Stored records
## start

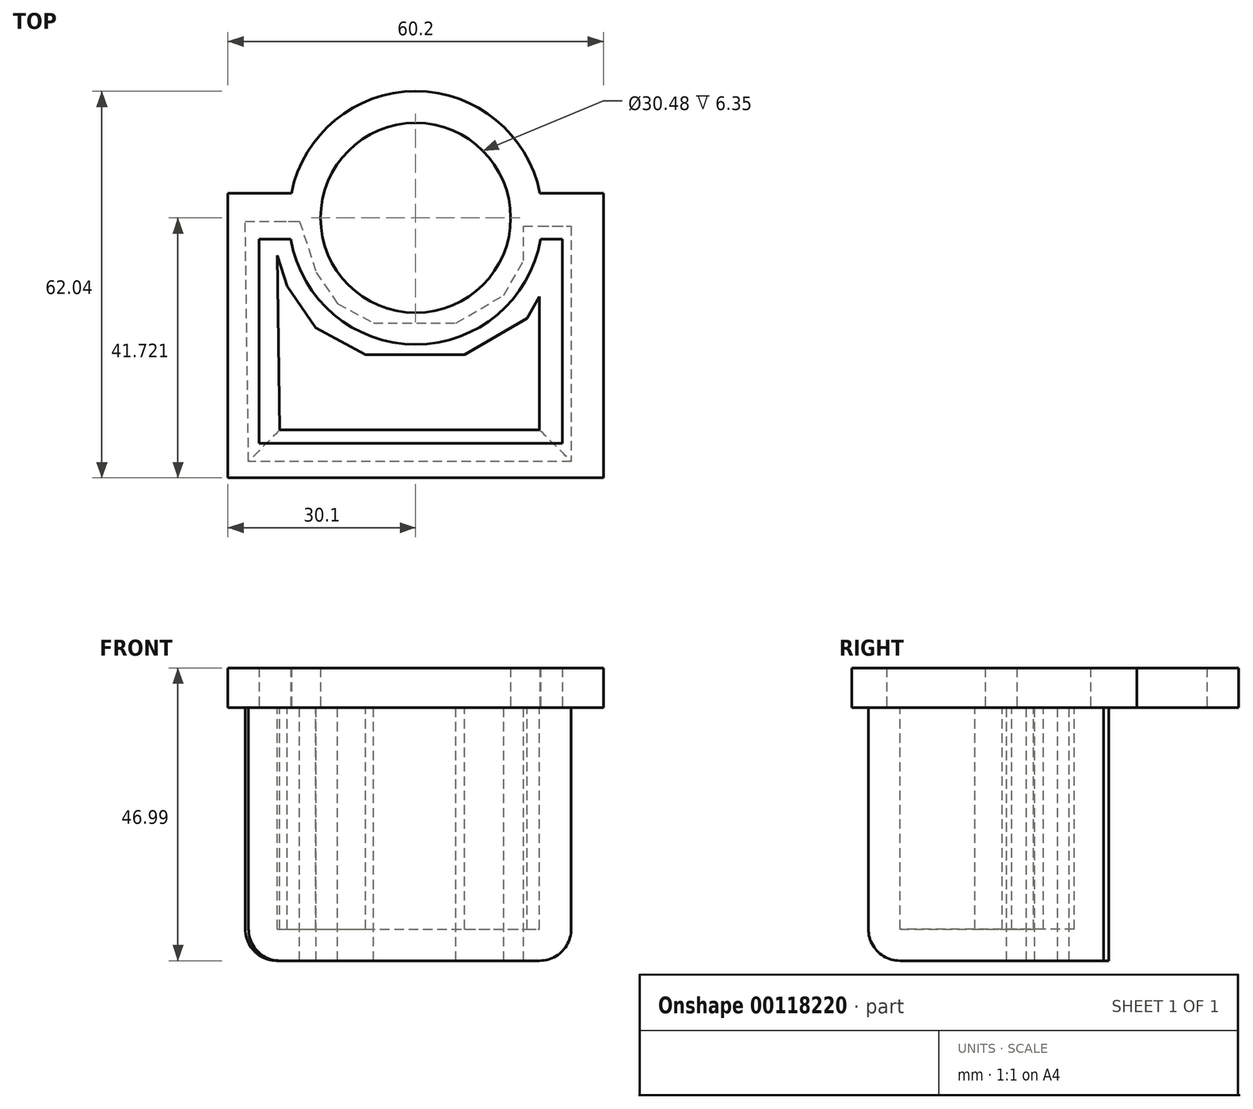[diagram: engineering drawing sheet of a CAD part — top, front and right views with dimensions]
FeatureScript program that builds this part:
annotation { "Feature Type Name" : "Feature", "Feature Type Description" : "" }
export const myFeature = defineFeature(function(context is Context, id is Id, definition is map)
    precondition{}
    {
        {
            var Q0;
            Q0=qCreatedBy(makeId("Top.planeOp"),FACE);
            var sketch = newSketch(context, id + "F0", { "sketchPlane" : qUnion([Q0])});
            skCircle(sketch, "E0", {"center": v(0, 30.63) * mm, "radius": 15.24 * mm});
            skArc(sketch, "E1", {"start": v(19.93, 34.6) * mm, "mid": v(0, 50.95) * mm, "end": v(-19.93, 34.6) * mm});
            skLineSegment(sketch, "E2.bottom", {"start": v(30.1, 34.6) * mm, "end": v(19.93, 34.6) * mm});
            skLineSegment(sketch, "E2.top", {"start": v(30.1, -11.1) * mm, "end": v(-30.1, -11.1) * mm});
            skLineSegment(sketch, "E2.left", {"start": v(30.1, 34.6) * mm, "end": v(30.1, -11.1) * mm});
            skLineSegment(sketch, "E2.right", {"start": v(-30.1, 34.6) * mm, "end": v(-30.1, -11.1) * mm});
            skLineSegment(sketch, "E3.bottom", {"start": v(-25.09, 27.2) * mm, "end": v(-20.03, 27.2) * mm});
            skLineSegment(sketch, "E3.top", {"start": v(-25.09, -5.55) * mm, "end": v(23.5, -5.55) * mm});
            skLineSegment(sketch, "E3.left", {"start": v(-25.09, 27.2) * mm, "end": v(-25.09, -5.55) * mm});
            skLineSegment(sketch, "E3.right", {"start": v(23.5, 27.2) * mm, "end": v(23.5, -5.55) * mm});
            skLineSegment(sketch, "E4.trimOffspring", {"start": v(20.03, 27.2) * mm, "end": v(23.5, 27.2) * mm});
            skLineSegment(sketch, "E5.trimOffspring", {"start": v(-19.93, 34.6) * mm, "end": v(-30.1, 34.6) * mm});
            skArc(sketch, "E6.trimOffspring", {"start": v(-20.03, 27.2) * mm, "mid": v(0, 10.31) * mm, "end": v(20.03, 27.2) * mm});
            skSolve(sketch);
        }
        {
            var Q0;
            Q0=makeQuery(id+"F0.imprint","IMPRINT",FACE,{"disambiguationData":[TD([[makeQuery(id+"F0.imprint","IMPRINT",EDGE,{"derivedFrom":sQuery(id+"F0.wireOp",EDGE,"E0")}),-1.0]])]});
            extrude(context, id + "F1", {"entities" : qUnion([Q0]), "depth" : 6.35 * mm});
        }
        {
            var Q0;
            Q0=qCreatedBy(makeId("Top.planeOp"),FACE);
            var sketch = newSketch(context, id + "F2", { "sketchPlane" : qUnion([Q0])});
            skLineSegment(sketch, "E7", {"start": v(-27.33, 30.1) * mm, "end": v(-18.62, 30.1) * mm});
            skLineSegment(sketch, "E8", {"start": v(-18.62, 30.1) * mm, "end": v(-15.98, 21.92) * mm});
            skLineSegment(sketch, "E9", {"start": v(-15.98, 21.92) * mm, "end": v(-12.54, 16.9) * mm});
            skLineSegment(sketch, "E10", {"start": v(-12.54, 16.9) * mm, "end": v(-6.73, 13.73) * mm});
            skLineSegment(sketch, "E11", {"start": v(-6.73, 13.73) * mm, "end": v(0, 13.73) * mm});
            skLineSegment(sketch, "E12", {"start": v(0, 13.73) * mm, "end": v(6.47, 13.73) * mm});
            skLineSegment(sketch, "E13", {"start": v(6.47, 13.73) * mm, "end": v(14.13, 18.22) * mm});
            skLineSegment(sketch, "E14", {"start": v(14.13, 18.22) * mm, "end": v(17.3, 23.77) * mm});
            skLineSegment(sketch, "E15", {"start": v(17.3, 23.77) * mm, "end": v(17.3, 29.31) * mm});
            skLineSegment(sketch, "E16", {"start": v(17.3, 29.31) * mm, "end": v(24.95, 29.31) * mm});
            skLineSegment(sketch, "E17", {"start": v(24.95, 29.31) * mm, "end": v(24.95, -8.45) * mm});
            skLineSegment(sketch, "E18", {"start": v(24.95, -8.45) * mm, "end": v(-26.8, -8.45) * mm});
            skLineSegment(sketch, "E19", {"start": v(-26.8, -8.45) * mm, "end": v(-27.33, 30.1) * mm});
            skSolve(sketch);
        }
        {
            var Q0;
            Q0=makeQuery(id+"F2.imprint","IMPRINT",FACE,{"disambiguationData":[TD([[makeQuery(id+"F2.imprint","IMPRINT",EDGE,{"derivedFrom":sQuery(id+"F2.wireOp",EDGE,"E7")}),-1.0]])]});
            extrude(context, id + "F3", {"entities" : qUnion([Q0]), "operationType" : NewBodyOperationType.ADD, "oppositeDirection" : true, "depth" : 40.64 * mm});
        }
        {
            var Q0;
            Q0=makeQuery(id+"F3.opExtrude","CAP_EDGE",EDGE,{"disambiguationData":[OSD([sQuery(id+"F2.wireOp",EDGE,"E17")])],"isStart":false});
            var Q1;
            Q1=makeQuery(id+"F3.opExtrude","CAP_EDGE",EDGE,{"disambiguationData":[OSD([sQuery(id+"F2.wireOp",EDGE,"E18")])],"isStart":false});
            var Q2;
            Q2=makeQuery(id+"F3.opExtrude","CAP_EDGE",EDGE,{"disambiguationData":[OSD([sQuery(id+"F2.wireOp",EDGE,"E19")])],"isStart":false});
            fillet(context, id + "F4", {"entities" : qUnion([Q0, Q1, Q2]), "radius" : 5.08 * mm, "tangentPropagation" : true, "allowEdgeOverflow" : false});
        }
        {
            var Q0;
            Q0=makeQuery(id+"F3.opExtrude","CAP_FACE",FACE,{"disambiguationData":[OSD([sQuery(id+"F2.wireOp",EDGE,"E7"),sQuery(id+"F2.wireOp",EDGE,"E8"),sQuery(id+"F2.wireOp",EDGE,"E9"),sQuery(id+"F2.wireOp",EDGE,"E10"),sQuery(id+"F2.wireOp",EDGE,"E11"),sQuery(id+"F2.wireOp",EDGE,"E12"),sQuery(id+"F2.wireOp",EDGE,"E13"),sQuery(id+"F2.wireOp",EDGE,"E14"),sQuery(id+"F2.wireOp",EDGE,"E15"),sQuery(id+"F2.wireOp",EDGE,"E16"),sQuery(id+"F2.wireOp",EDGE,"E17"),sQuery(id+"F2.wireOp",EDGE,"E18"),sQuery(id+"F2.wireOp",EDGE,"E19")])],"isStart":true});
            shell(context, id + "F5", {"entities" : qUnion([Q0]), "thickness" : 5.08 * mm});
        }
    });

## end

Aim:
Please copy the stretch of the entries from the very beginning through the line containing "v(0, 50.95) *", keeping each line unchanged. Leave the pictures out of your answer.

Solution:
[diagram: engineering drawing sheet of a CAD part — top, front and right views with dimensions]
FeatureScript program that builds this part:
annotation { "Feature Type Name" : "Feature", "Feature Type Description" : "" }
export const myFeature = defineFeature(function(context is Context, id is Id, definition is map)
    precondition{}
    {
        {
            var Q0;
            Q0=qCreatedBy(makeId("Top.planeOp"),FACE);
            var sketch = newSketch(context, id + "F0", { "sketchPlane" : qUnion([Q0])});
            skCircle(sketch, "E0", {"center": v(0, 30.63) * mm, "radius": 15.24 * mm});
            skArc(sketch, "E1", {"start": v(19.93, 34.6) * mm, "mid": v(0, 50.95) * mm, "end": v(-19.93, 34.6) * mm});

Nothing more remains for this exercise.